PORTLAND, Oregon — By now it's clear that not everyone wants to get the COVD-19 vaccine. While reasons for that may vary, nearly all of them are disputed by public health experts. But what about religious reasons?
A growing number of people are claiming them while trying to avoid vaccination mandates. In Washington, thousands of state workers are trying it. And in Los Angeles, some 2,600 police department employees are citing religion to avoid the shot.
So, is claiming religion just a loophole?
“First of all, the legal landscape is very complicated,” said Lewis & Clark Law School professor Jim Oleske.
Looking back, Oleske said before this wave of vaccination mandates, most religious exemption claims were made from behind bars.
“This often comes up in prison litigation cases where, say, someone who's never been a practicing Jewish person in the past, suddenly says they want kosher meals,” said Oleske. “Well the court has to decide — did they really convert to Judaism or are they asking for the kosher meals because the kosher meals are coming in from the outside and other prisoners aren't handling it?”

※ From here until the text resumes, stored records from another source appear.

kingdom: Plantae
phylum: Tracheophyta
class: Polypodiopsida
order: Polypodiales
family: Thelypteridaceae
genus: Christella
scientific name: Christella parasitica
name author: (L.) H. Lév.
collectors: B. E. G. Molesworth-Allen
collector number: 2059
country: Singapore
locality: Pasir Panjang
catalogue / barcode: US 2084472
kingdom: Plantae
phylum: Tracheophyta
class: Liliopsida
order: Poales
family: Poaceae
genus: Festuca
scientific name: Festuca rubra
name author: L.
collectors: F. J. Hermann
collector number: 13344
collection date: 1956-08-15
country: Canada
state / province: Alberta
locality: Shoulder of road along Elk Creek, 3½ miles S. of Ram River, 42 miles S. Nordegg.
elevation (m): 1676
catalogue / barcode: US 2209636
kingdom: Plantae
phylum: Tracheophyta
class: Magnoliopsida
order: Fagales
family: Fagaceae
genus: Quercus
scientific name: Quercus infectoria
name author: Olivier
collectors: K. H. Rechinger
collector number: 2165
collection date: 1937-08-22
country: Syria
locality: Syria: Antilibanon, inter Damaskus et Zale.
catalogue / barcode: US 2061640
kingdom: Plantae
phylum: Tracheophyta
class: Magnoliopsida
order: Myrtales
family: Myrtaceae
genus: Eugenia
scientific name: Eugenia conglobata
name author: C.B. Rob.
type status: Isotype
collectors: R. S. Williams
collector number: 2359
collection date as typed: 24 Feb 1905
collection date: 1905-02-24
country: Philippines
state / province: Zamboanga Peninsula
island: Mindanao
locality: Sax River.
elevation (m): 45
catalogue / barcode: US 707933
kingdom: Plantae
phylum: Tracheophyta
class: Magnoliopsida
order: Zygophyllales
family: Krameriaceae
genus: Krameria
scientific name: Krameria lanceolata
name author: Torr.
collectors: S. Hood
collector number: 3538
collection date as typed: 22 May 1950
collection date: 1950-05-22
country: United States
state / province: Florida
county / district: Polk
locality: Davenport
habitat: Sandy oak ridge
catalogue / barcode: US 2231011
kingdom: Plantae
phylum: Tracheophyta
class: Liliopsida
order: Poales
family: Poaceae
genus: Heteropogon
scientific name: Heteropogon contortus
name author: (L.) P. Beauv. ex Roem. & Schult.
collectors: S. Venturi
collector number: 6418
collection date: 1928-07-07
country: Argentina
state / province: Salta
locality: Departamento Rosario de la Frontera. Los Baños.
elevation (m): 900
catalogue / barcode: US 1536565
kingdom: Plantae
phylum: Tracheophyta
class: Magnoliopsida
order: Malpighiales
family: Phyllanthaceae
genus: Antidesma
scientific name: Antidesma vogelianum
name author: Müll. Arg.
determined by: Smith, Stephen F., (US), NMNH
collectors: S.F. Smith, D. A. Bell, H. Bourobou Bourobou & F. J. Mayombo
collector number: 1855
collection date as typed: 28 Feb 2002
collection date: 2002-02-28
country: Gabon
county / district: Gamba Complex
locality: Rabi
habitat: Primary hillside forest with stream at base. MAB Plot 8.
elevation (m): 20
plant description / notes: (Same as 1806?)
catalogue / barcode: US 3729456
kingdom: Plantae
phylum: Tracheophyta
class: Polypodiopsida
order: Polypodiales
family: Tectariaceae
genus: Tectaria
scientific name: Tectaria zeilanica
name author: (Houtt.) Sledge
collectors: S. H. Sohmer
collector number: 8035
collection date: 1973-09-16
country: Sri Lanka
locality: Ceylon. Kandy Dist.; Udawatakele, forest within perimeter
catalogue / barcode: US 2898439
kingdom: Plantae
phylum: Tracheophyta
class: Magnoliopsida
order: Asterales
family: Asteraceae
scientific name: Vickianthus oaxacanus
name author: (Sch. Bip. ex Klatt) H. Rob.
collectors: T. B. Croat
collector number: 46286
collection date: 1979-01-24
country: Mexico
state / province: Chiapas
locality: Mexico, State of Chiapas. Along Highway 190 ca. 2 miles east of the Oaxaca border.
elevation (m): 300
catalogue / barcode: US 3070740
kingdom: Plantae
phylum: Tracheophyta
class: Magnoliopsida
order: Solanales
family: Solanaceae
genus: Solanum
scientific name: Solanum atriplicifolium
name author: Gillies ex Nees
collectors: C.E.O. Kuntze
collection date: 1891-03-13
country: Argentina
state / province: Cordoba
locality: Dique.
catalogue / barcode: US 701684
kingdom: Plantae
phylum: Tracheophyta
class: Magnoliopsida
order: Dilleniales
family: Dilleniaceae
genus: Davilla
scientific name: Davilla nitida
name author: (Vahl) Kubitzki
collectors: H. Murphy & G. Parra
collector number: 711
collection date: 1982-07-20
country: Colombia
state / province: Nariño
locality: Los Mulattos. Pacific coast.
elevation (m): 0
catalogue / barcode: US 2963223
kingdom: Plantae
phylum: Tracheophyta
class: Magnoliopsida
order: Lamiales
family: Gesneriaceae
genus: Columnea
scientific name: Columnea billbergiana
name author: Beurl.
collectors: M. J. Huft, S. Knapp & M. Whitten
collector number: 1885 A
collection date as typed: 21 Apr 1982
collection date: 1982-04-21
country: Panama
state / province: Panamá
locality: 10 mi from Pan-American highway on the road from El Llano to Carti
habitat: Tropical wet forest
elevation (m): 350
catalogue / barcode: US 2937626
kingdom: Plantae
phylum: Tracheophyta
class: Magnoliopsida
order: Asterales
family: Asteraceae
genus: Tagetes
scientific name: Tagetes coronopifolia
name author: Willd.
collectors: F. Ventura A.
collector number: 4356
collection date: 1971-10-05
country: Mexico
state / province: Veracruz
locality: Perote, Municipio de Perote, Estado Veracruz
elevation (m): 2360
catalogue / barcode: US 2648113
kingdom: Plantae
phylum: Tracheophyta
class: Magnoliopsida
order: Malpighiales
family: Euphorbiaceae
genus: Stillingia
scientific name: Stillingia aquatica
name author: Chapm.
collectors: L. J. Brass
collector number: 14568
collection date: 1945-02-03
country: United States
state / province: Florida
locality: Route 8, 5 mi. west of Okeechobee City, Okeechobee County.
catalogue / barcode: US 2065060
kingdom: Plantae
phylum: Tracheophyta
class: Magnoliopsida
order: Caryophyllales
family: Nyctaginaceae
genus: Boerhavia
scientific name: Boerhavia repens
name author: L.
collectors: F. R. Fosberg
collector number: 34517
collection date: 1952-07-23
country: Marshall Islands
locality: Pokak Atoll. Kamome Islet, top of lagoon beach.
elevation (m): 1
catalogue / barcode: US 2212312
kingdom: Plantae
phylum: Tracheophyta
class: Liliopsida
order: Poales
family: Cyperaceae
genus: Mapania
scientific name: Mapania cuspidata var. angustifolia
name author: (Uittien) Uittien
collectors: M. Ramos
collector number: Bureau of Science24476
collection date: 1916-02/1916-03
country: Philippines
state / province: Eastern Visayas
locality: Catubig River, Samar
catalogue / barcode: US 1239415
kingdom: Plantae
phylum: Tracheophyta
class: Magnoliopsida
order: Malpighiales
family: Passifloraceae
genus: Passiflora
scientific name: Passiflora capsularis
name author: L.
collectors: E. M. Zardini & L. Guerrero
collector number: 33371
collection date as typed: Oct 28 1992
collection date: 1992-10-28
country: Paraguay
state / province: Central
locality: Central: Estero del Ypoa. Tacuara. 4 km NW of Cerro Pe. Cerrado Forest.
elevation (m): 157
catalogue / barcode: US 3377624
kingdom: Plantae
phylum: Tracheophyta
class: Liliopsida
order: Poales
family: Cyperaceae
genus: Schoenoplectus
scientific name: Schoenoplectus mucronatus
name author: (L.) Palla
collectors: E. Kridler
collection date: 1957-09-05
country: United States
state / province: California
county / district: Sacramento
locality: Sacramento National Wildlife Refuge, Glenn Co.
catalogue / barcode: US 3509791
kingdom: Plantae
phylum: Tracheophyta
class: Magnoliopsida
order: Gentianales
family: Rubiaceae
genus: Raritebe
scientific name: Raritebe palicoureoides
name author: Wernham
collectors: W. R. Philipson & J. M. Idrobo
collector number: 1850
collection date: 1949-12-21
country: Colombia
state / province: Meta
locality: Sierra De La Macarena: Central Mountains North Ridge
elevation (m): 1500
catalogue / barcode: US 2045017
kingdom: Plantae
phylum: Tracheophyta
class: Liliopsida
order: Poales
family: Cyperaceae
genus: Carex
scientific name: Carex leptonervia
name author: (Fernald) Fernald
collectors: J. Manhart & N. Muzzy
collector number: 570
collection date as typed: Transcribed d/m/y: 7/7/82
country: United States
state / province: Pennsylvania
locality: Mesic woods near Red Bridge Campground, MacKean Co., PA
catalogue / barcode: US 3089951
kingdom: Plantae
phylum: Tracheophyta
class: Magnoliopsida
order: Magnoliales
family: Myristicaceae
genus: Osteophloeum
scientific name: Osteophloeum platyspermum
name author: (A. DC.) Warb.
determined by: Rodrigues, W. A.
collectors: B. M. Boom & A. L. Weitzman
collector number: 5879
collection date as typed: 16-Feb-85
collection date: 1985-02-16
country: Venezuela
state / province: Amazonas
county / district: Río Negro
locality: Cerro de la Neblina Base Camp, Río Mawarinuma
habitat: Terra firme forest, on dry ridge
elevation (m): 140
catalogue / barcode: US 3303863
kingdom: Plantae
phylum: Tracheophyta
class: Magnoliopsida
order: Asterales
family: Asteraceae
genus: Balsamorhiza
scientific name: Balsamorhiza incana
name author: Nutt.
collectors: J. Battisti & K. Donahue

Where religion is concerned, Oleske said the same question applies to vaccine exemptions and whether the beliefs behind them are sincere.
“Traditionally courts are very reluctant to second guess religious claims,” said Oleske. “But they do test sincerity.”
Oleske said theoretically, employers could test sincerity by comparing a religious claim with what an employee who filed it may have posted on social media.
“So that's one way of proving it,” said Oleske. “People have actually [posted about] their real basis and then they come in and they say it's about religion.”
While it's one thing to question the sincerity of one's religious exemption claims, Oleske said it's another thing entirely for someone to suggest those claims are unreasonable.
“When it gets to court, they're going to be in a lot of trouble,” said Oleske. “Because courts are going to say it was illegitimate — especially if it's a government employer — to be engaging in questioning the reasonableness of a particular religious belief.”
So where does that leave us? First of all, Oleske believes under current Supreme Court precedent, vaccine mandates hold up. And he believes even traditional supporters of religious exemptions may view things differently through the lens of a global pandemic.
“If your religion believes in human sacrifice, you don't have a right to kill people and be exempt from homicide laws,” said Oleske. “Likewise, many of these people would say yes, I believe there are religious exemptions to most laws but when it's a deadly pandemic, you don't have an exemption from the vaccination requirement.”